EXTRAIT DU DOCUMENT:
· · · · ·
La Sûreté du Québec a remis son rapport d'enquête sur la tragédie de L'Isle-Verte, où l'incendie d'une résidence pour aînés avait fait 32 victimes, en janvier dernier.

Tragédie de l'Isle-Verte: une enquête qui ravivera de tristes souvenirs

L'enquête publique du coroner Cyril Delage sur l'incendie mortel survenu à L'Isle-Verte le 23 janvier s'ouvre ce matin au palais de justice de Rivière-du-Loup. Pour plusieurs résidents de la région, les prochains jours raviveront de douloureux souvenirs de cette funeste nuit où 32 aînés ont péri dans le brasier de la Résidence du Havre de L'Isle-Verte, au Bas-Saint-Laurent.
«On a beaucoup parlé de ça, on a voulu oublier ça et là, ça recommence, commente Viateur Grand'Maison, originaire de L'Isle-Verte. On retombe là-dedans.» Selon lui, il est triste de placer certaines personnes au banc des accusés. «Le monsieur qu'on dit qu'il a fumé dans sa chambre, il a une famille, souligne-t-il, en ajoutant que c'est le cousin de sa mère. C'est comme si le monde croyait qu'il est le coupable. Pour le fils de ce monsieur-là, c'est terrible!»
· · · · ·
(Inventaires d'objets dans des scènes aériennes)
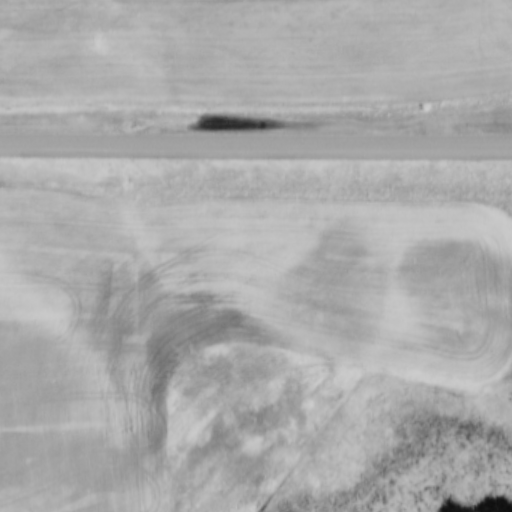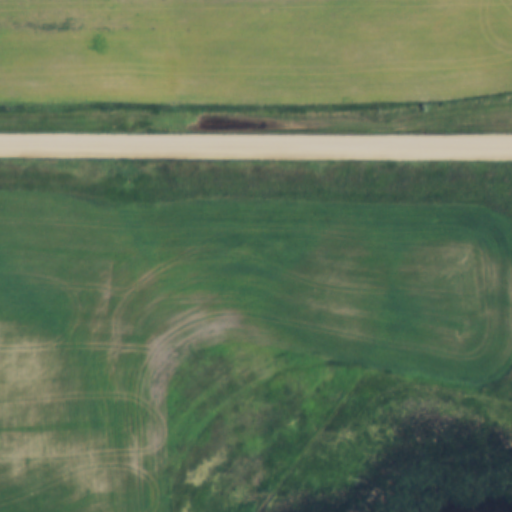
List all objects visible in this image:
road: (255, 145)
road: (175, 192)
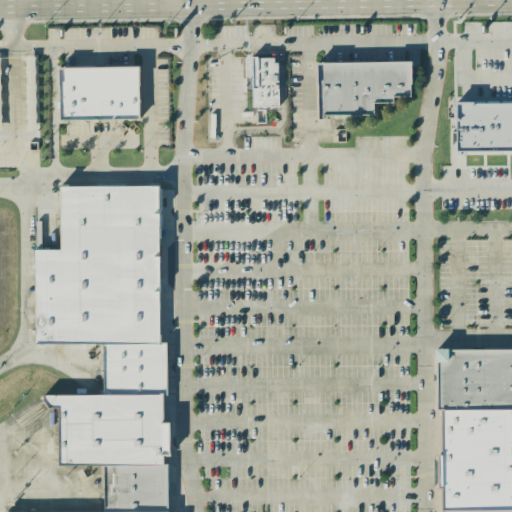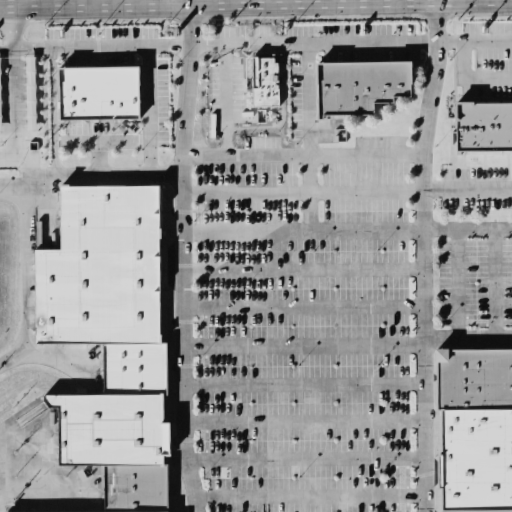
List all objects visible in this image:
road: (189, 2)
road: (333, 2)
road: (126, 3)
road: (154, 5)
road: (83, 6)
road: (23, 7)
road: (474, 39)
road: (202, 43)
building: (30, 61)
building: (262, 80)
road: (467, 80)
building: (264, 82)
building: (358, 85)
building: (358, 86)
building: (96, 92)
building: (97, 93)
road: (9, 120)
road: (226, 121)
road: (149, 126)
building: (483, 127)
road: (308, 134)
road: (324, 155)
road: (54, 159)
road: (29, 189)
road: (301, 192)
road: (465, 192)
road: (347, 227)
road: (418, 255)
road: (183, 258)
building: (99, 264)
road: (301, 269)
road: (26, 281)
road: (493, 283)
road: (457, 284)
road: (302, 307)
parking lot: (321, 321)
building: (113, 336)
road: (467, 339)
road: (303, 343)
building: (133, 367)
building: (474, 378)
road: (303, 384)
road: (304, 421)
building: (474, 429)
building: (108, 430)
building: (475, 458)
road: (307, 461)
building: (132, 487)
road: (309, 497)
building: (91, 511)
building: (475, 511)
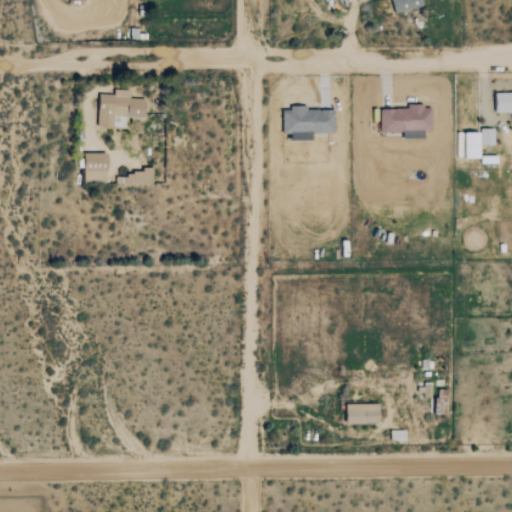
· · · · ·
TÂCHE ASSIGNÉE 1: Indiquez si chacun des énoncés suivants concorde avec l'extrait sur la tragédie de L'Isle-Verte, en répondant par oui ou par non et en citant les mots de l'extrait qui tranchent : (a) l'incendie de la résidence pour aînés a fait 32 victimes ; (b) l'enquête publique du coroner s'ouvre au palais de justice de Rimouski ; (c) Viateur Grand'Maison est originaire de L'Isle-Verte.
TÂCHE ASSIGNÉE 2: Réécrivez le passage de l'extrait sur la tragédie de L'Isle-Verte qui commence par « La Sûreté du » et va jusqu'à « en janvier dernier. », en remplaçant « rapport d'enquête » par « dossier d'enquête ».

RÉPONSE 1:
(a) Oui : « l'incendie d'une résidence pour aînés avait fait 32 victimes ».
(b) Non : « s'ouvre ce matin au palais de justice de Rivière-du-Loup ».
(c) Oui : « commente Viateur Grand'Maison, originaire de L'Isle-Verte ».

RÉPONSE 2:
La Sûreté du Québec a remis son dossier d'enquête sur la tragédie de L'Isle-Verte, où l'incendie d'une résidence pour aînés avait fait 32 victimes, en janvier dernier.